The justice and meaning of returning a name to its proper place or calling someone by their proper name has really resonated with me in the season I’m in. I recall a Sunday school session once when I was a teen. Abraham came up I believe – one whose name had been changed to reflect his destiny – and I remember at the time being obsessed with baby names. I really wanted to be a mother, and it was a calling I took very seriously. It seemed tremendously important to get the names right. So I raised my hand and asked our wise teachers what they thought about names and their meanings – if indeed they carried weight and destiny. I don’t remember the discussion much beyond a general consensus of ‘probably yes’, and that it was lively and deep and interesting.
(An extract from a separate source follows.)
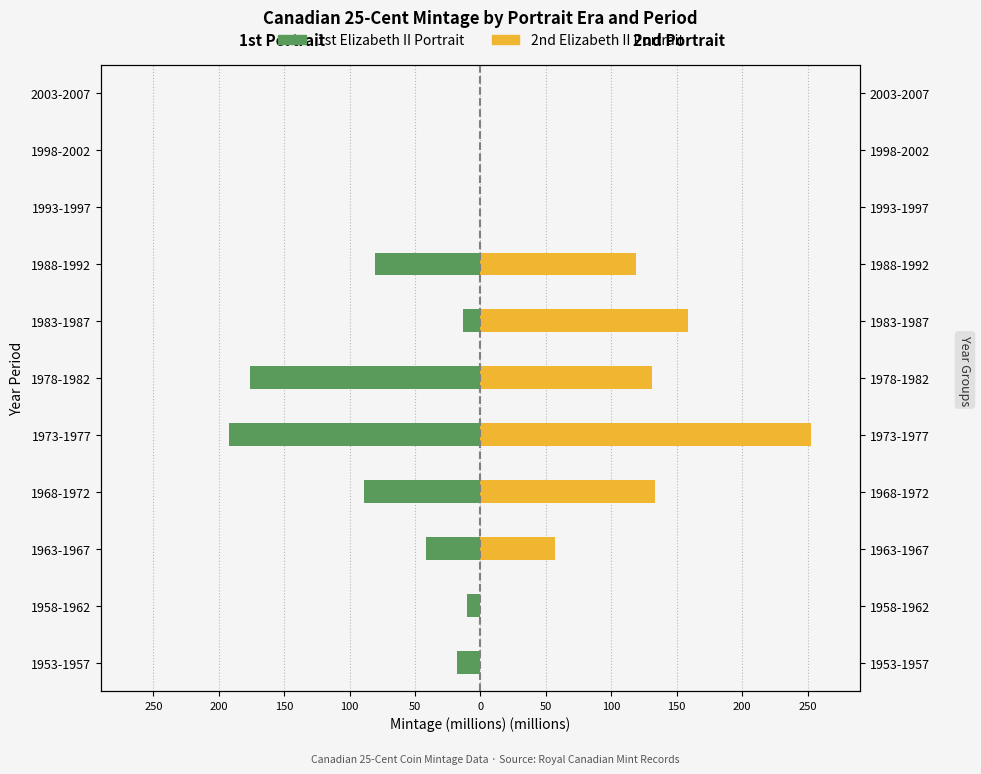

What is the sum of all 2nd Elizabeth II Portrait values?

851.1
I do remember that as the clock let us know it was time to disperse to the main service and we were standing up to leave I was asked, “by the way, what does Melissa mean?” to which I paused, then sheepishly replied “honey bee.” We did all get a good laugh.
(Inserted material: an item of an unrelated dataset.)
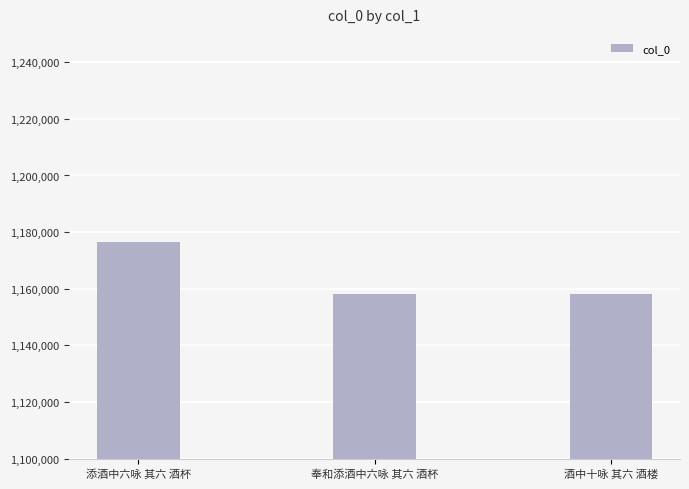

What position from the left is 奉和添酒中六咏 其六 酒杯?

2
I suppose it isn’t an accident that name meanings long interested me. My middle name is the third passing down from mother to daughter. My paternal Grandmother lined the wall of her basement steps with the portraits of her grandchildren, and underneath a name plaque that defined each name with a corresponding prayer and verse. My father is not a junior, but the 3rd. And I grew up reading about and listening to the significant stories in the Bible where names meant something to the story and destiny of those so named.

And I chose my own children’s names with care and prayer. They mean something to me. I wished for them a good destiny, and wove it into their very names, as if speaking it aloud every time they were called would make it so. And yet, both of my children have grown from these names into names of their own choosing, for various reasons. It surprised me how immediately I embraced my younger child’s new name, but the truth is names are as personal as they are powerful, and I saw the anxiety give way when the chosen new name was spoken. I also saw how true it was to their sense of self.

A friend coming out of an abusive marriage, and another out of an abusive family, also chose new names. It was part of their healing to identify themselves in a truer manner. And too, several friends and family I have known have changed their names to better reflect their gender identity. Another example is how recently, rather than coming up with an ‘English’ name, more and more people are claiming or reclaiming their proper non-English name and using that name in their place of business. If you can learn to pronounce Melissa, you can learn to pronounce your coworker’s name.

I have seen firsthand how kind and just it is to call people by their chosen or affirmed names, and the damage done by calling them by their old or rejected names. As we call places and animals and plants and whatever else by their proper name to convey a sense of place or throw off a sense of colonizing – bringing relief and justice – so too does calling a person by their sense of self. Names have power – we believe in the power of Jesus’ name, so too should we realize that the simple act of accepting someone or something’s proper name brings restoration, hope, relief, and justice.

After all, when we speak a name, it is not for our personal edification. I do not call the mountain in my state Tahoma because I like the sound of it better. It is Tahoma because that is what it IS, and even if its current official name is Rainier, it is not my destiny I am calling to but that of the people who called it Tahoma in the first place. So I honor that choice, and I honor the mountain, and I honor the people, by speaking the right name.